Application of targeted maximum likelihood estimation in public health and epidemiological studies: a systematic review

The Targeted Maximum Likelihood Estimation (TMLE) statistical data analysis framework integrates machine learning, statistical theory, and statistical inference to provide a least biased, efficient and robust strategy for estimation and inference of a variety of statistical and causal parameters. We describe and evaluate the epidemiological applications that have benefited from recent methodological developments. We conducted a systematic literature review in PubMed for articles that applied any form of TMLE in observational studies. We summarised the epidemiological discipline, geographical location, expertise of the authors, and TMLE methods over time. We used the Roadmap of Targeted Learning and Causal Inference to extract key methodological aspects of the publications. We showcase the contributions to the literature of these TMLE results. Of the 81 publications included, 25% originated from the University of California at Berkeley, where the framework was first developed by Professor Mark van der Laan. By the first half of 2022, 70% of the publications originated from outside the United States and explored up to 7 different epidemiological disciplines in 2021-22. Double-robustness, bias reduction and model misspecification were the main motivations that drew researchers towards the TMLE framework. Through time, a wide variety of methodological, tutorial and software-specific articles were cited, owing to the constant growth of methodological developments around TMLE. There is a clear dissemination trend of the TMLE framework to various epidemiological disciplines and to increasing numbers of geographical areas. The availability of R packages, publication of tutorial papers, and involvement of methodological experts in applied publications have contributed to an exponential increase in the number of studies that understood the benefits, and adoption, of TMLE.

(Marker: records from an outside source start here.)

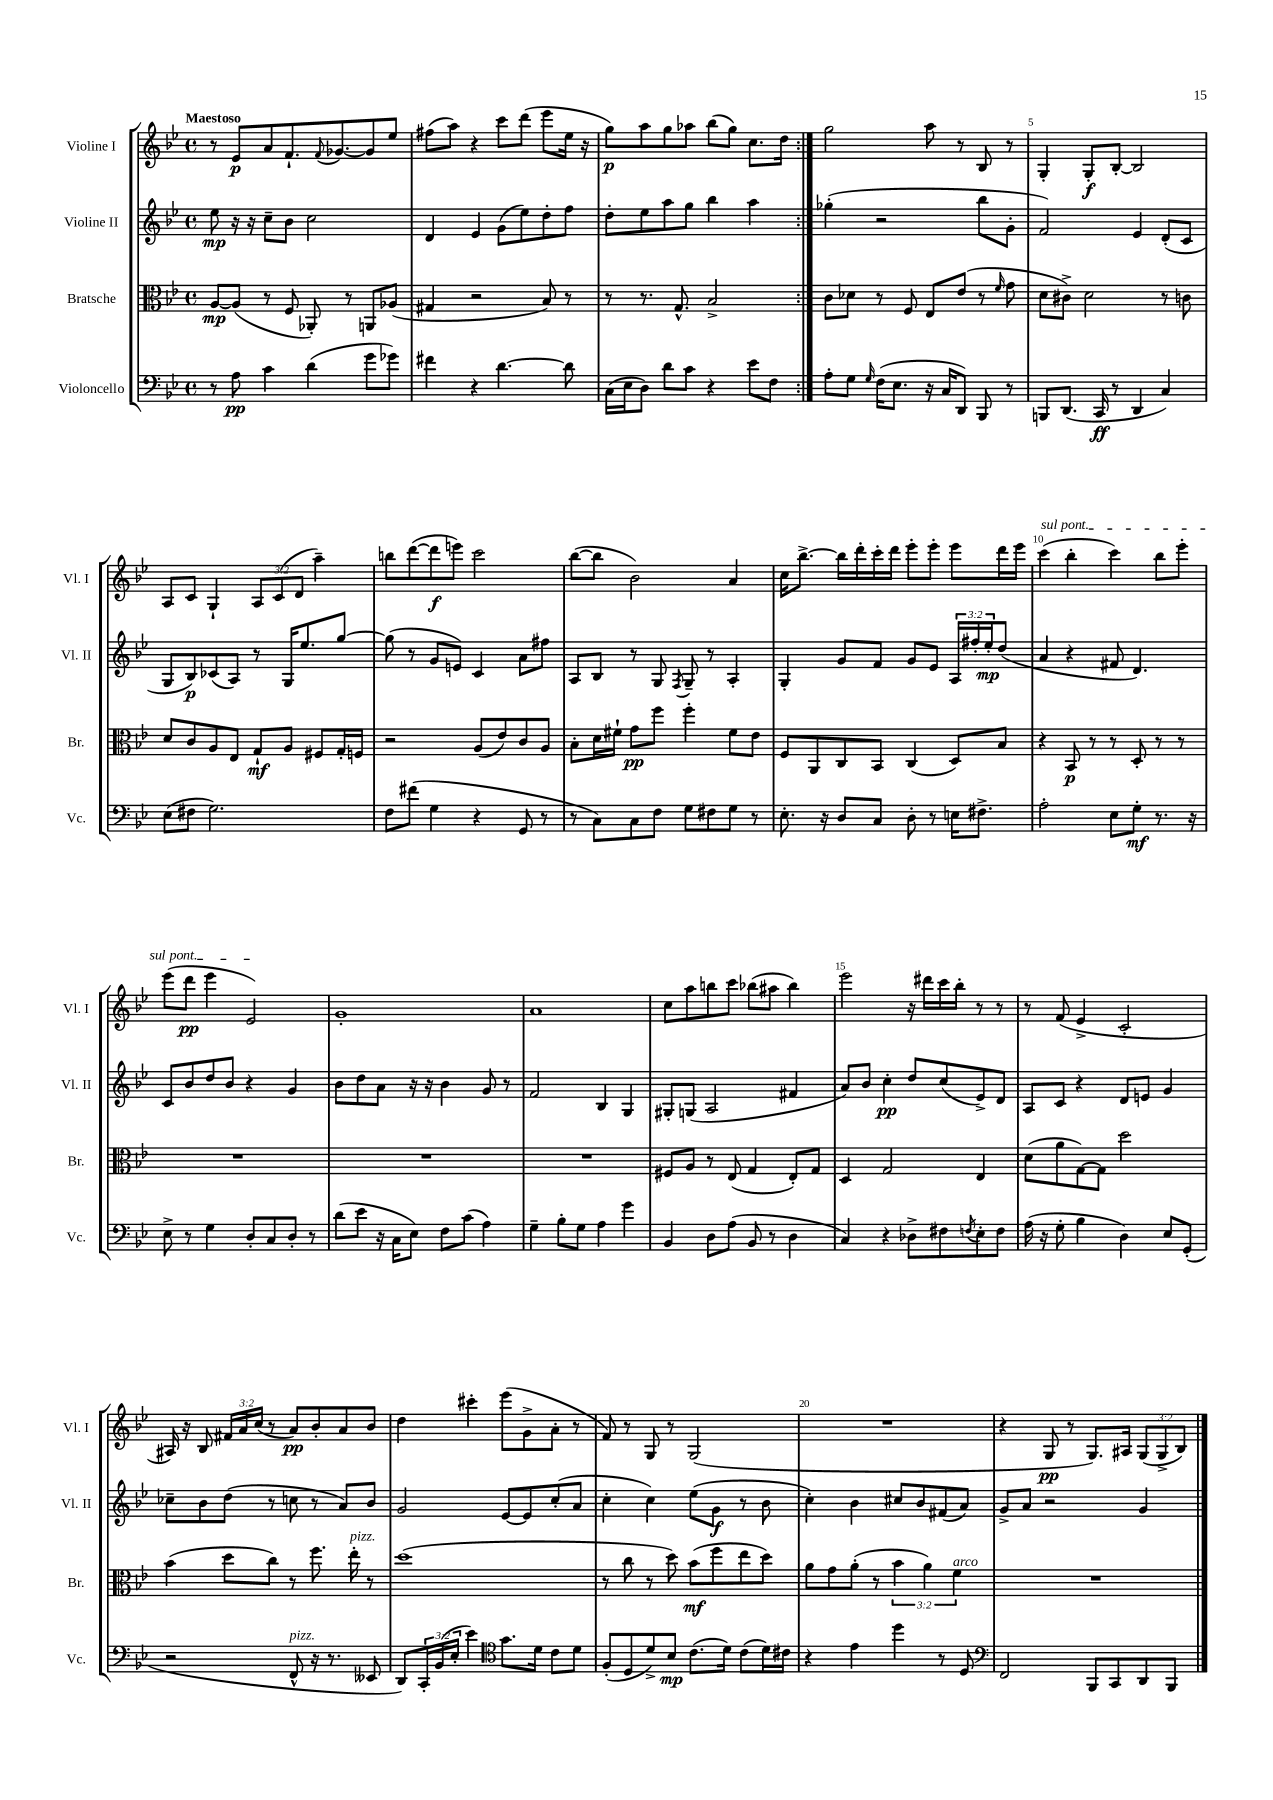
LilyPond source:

<<
\new StaffGroup <<
\new Staff = "s0" \with { instrumentName = "Violine I" shortInstrumentName = "Vl. I" } {
    \clef treble \key bes \major \defaultTimeSignature \time 4/4 \override Staff.TupletNumber.text = #tuplet-number::calc-fraction-text \tempo "Maestoso"
    \repeat volta 2 { r8 ees'8\p a'8 f'8.-! \appoggiatura { f'8 } ges'8.~ ges'8 ees''8 |
    fis''8( a''8) r4 c'''8 d'''8( ees'''8 ees''16 r16 |
    g''8\p) a''8 g''8 aes''8 bes''8( g''8) c''8. d''16 | }
    g''2 a''8 r8 bes8 r8 |
    g4-. g8-.\f bes8~-. bes2 |
    a8 c'8 g4-! \tuplet 3/2 { a8 c'8( d'8 } a''4--) |
    b''8 d'''8~( d'''8\f e'''8) c'''2 |
    bes''8~( bes''8 bes'2) a'4 |
    c''16 bes''8.~-> bes''16 d'''16-. c'''16-. d'''16 ees'''8-. ees'''8-. ees'''8 d'''16 ees'''16 |
    \once \override TextSpanner.bound-details.left.text = \markup { \italic "sul pont." } c'''4\startTextSpan( bes''4-. c'''4) bes''8 ees'''8-. |
    ees'''8( d'''8\pp ees'''4 ees'2\stopTextSpan) |
    g'1-. |
    a'1 |
    c''8 a''8 b''8 c'''8 bes''8( ais''8 bes''4) |
    ees'''2 r16 dis'''16 c'''16 bes''16-. r8 r8 |
    r8 f'8( ees'4-> c'2-. |
    ais16) r16 bes8 \tuplet 3/2 { fis'16 a'16 c''16( } r8 a'8\pp) bes'8-. a'8 bes'8 |
    d''4 cis'''4-. ees'''8( g'8-> a'8-. r8 |
    f'8) r8 g8 r8 g2( |
    R1 |
    r4 g8\pp r8 g8.) ais16 \tuplet 3/2 { g8( g8-> bes8) } \bar "|." |
}
\new Staff = "s1" \with { instrumentName = "Violine II" shortInstrumentName = "Vl. II" } {
    \clef treble \key bes \major \defaultTimeSignature \time 4/4 \override Staff.TupletNumber.text = #tuplet-number::calc-fraction-text
    \repeat volta 2 { ees''8\mp r16 r16 c''8-- bes'8 c''2 |
    d'4 ees'4 g'8( ees''8) d''8-. f''8 |
    d''8-. ees''8 a''8 g''8 bes''4 a''4 | }
    ges''4-.( r2 bes''8 g'8-. |
    f'2) ees'4 d'8-.( c'8 |
    g8 bes8\p) ces'8( a8) r8 g16 ees''8. g''8~ |
    g''8( r8 g'8 e'8) c'4 a'8 fis''8 |
    a8 bes8 r8 g8 \acciaccatura { f8 } g8-- r8 a4-. |
    g4-. g'8 f'8 g'8 ees'8 \tuplet 3/2 { a16 fis''16-. ees''16-.\mp } d''8( |
    a'4 r4 fis'8 d'4.) |
    c'8 bes'8 d''8 bes'8 r4 g'4 |
    bes'8 d''8 a'8 r16 r16 bes'4 g'8 r8 |
    f'2 bes4 g4 |
    gis8-. g8( a2 fis'4 |
    a'8) bes'8 c''4-.\pp d''8 c''8( ees'8->) d'8 |
    a8 c'8 r4 d'8 e'8 g'4 |
    ces''8-- bes'8 d''8( r8 c''8 r8 a'8) bes'8 |
    g'2 ees'8~ ees'8 c''8-.( a'8 |
    c''4-. c''4) ees''8( g'8\f r8 bes'8 |
    c''4-.) bes'4 cis''8 bes'8 fis'8( a'8) |
    g'8-> a'8 r2 g'4 \bar "|." |
}
\new Staff = "s2" \with { instrumentName = "Bratsche" shortInstrumentName = "Br." } {
    \clef alto \key bes \major \defaultTimeSignature \time 4/4 \override Staff.TupletNumber.text = #tuplet-number::calc-fraction-text
    \repeat volta 2 { a8~\mp a8( r8 f8 aes,8-.) r8 a,8 aes8( |
    gis4 r2 bes8) r8 |
    r8 r8. g8.-^ bes2-> | }
    c'8 des'8 r8 f8 ees8 ees'8( r8 \grace { f'16 } g'8 |
    d'8 cis'8->) d'2 r8 c'8 |
    d'8 c'8 a8 ees8 g8-!\mf a8 fis8 g16-. f16 |
    r2 a8( ees'8) c'8 a8 |
    bes8-. d'16 fis'16-! g'8\pp f''8 f''4-. fis'8 ees'8 |
    f8 a,8 c8 bes,8 c4( d8) bes8 |
    r4 bes,8\p r8 r8 d8-. r8 r8 |
    R1 |
    R1 |
    R1 |
    fis8 a8 r8 ees8( g4 ees8-.) g8 |
    d4 g2 ees4 |
    d'8( a'8 g8~) g8 d''2 |
    bes'4( d''8 c''8) r8 f''8. ees''16-.^\markup { \italic "pizz." } r8 |
    d''1( |
    r8 c''8 r8 d''8) bes'8\mf( f''8 ees''8 d''8) |
    a'8 g'8 a'8-.( r8 \tuplet 3/2 { bes'4 a'4) f'4^\markup { \italic "arco" } } |
    R1 \bar "|." |
}
\new Staff = "s3" \with { instrumentName = "Violoncello" shortInstrumentName = "Vc." } {
    \clef bass \key bes \major \defaultTimeSignature \time 4/4 \override Staff.TupletNumber.text = #tuplet-number::calc-fraction-text
    \repeat volta 2 { r8 a8\pp c'4 d'4( g'8 ges'8) |
    fis'4 r4 d'4.~ d'8 |
    c16( ees16 d8) d'8 c'8 r4 ees'8 f8 | }
    a8-. g8 \grace { g16 } f16( ees8. r16 c16 d,8) bes,,8 r8 |
    b,,8 d,8.( c,16\ff r8 d,4 c4) |
    ees8( fis8 g2.) |
    f8 fis'8( g4 r4 g,8 r8 |
    r8 c8) c8 f8 g8 fis8 g8 r8 |
    ees8.-. r16 d8 c8 d8-. r8 e16 fis8.-> |
    a2-. ees8 g8-.\mf r8. r16 |
    ees8-> r8 g4 d8-. c8 d8-. r8 |
    d'8( ees'8 r16 c16 ees8) f8 c'8( a4) |
    g4-- bes8-. g8 a4 g'4 |
    bes,4 d8 a8( bes,8 r8 d4 |
    c4) r4 des8-> fis8 \acciaccatura { f8 } ees8-. f8 |
    a16( r16 g8-. bes4 d4) ees8 g,8-.( |
    r2 f,8-^^\markup { \italic "pizz." } r16 r8. eeses,8 |
    d,8) \tuplet 3/2 { c,16-. bes,16( ees16-. } ees'4) \clef tenor g'8. d'16 c'8 d'8 |
    f8-.( d8 d'8->) bes8\mp c'8.( d'16) c'8( d'16) cis'16 |
    r4 ees'4 d''4 r8 d8 |
    \clef bass f,2 bes,,8 c,8 d,8 bes,,8 \bar "|." |
}
>>
>>
\layout { \context { \Score \override BarNumber.break-visibility = ##(#f #t #t) barNumberVisibility = #(every-nth-bar-number-visible 5) } }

翻译：目标最大似然估计（TMLE）统计数据分析框架整合了机器学习、统计理论与统计推断，为多种统计参数和因果参数的估计与推断提供了偏倚最小、高效且稳健的策略。本文描述并评估了得益于最新方法学发展的流行病学应用。我们在PubMed中对应用任何形式TMLE的观察性研究进行了系统性文献综述。我们总结了流行病学科领域、地理位置、作者专业背景以及不同时期的TMLE方法。参照目标学习与因果推断路线图，提取了出版物中的关键方法学要素，并展示了这些TMLE研究对文献的贡献。在纳入的81篇出版物中，25%来自该框架的首创者马克·范德兰教授所在的加利福尼亚大学伯克利分校。截至2022年上半年，70%的出版物来自美国境外，且在2021-2022年间涉及多达7个不同的流行病学科领域。双重稳健性、偏倚减少和模型设定错误是吸引研究者采用TMLE框架的主要动机。随着TMLE方法学研究的持续发展，大量涉及方法学、教程及特定软件的文章被引用。TMLE框架正呈现出向多学科领域及更多地理区域扩散的明显趋势。R语言软件包的可得性、教程论文的发表以及方法学专家参与应用研究，共同促进了越来越多研究对TMLE优势的理解与采纳，使其应用数量呈指数级增长。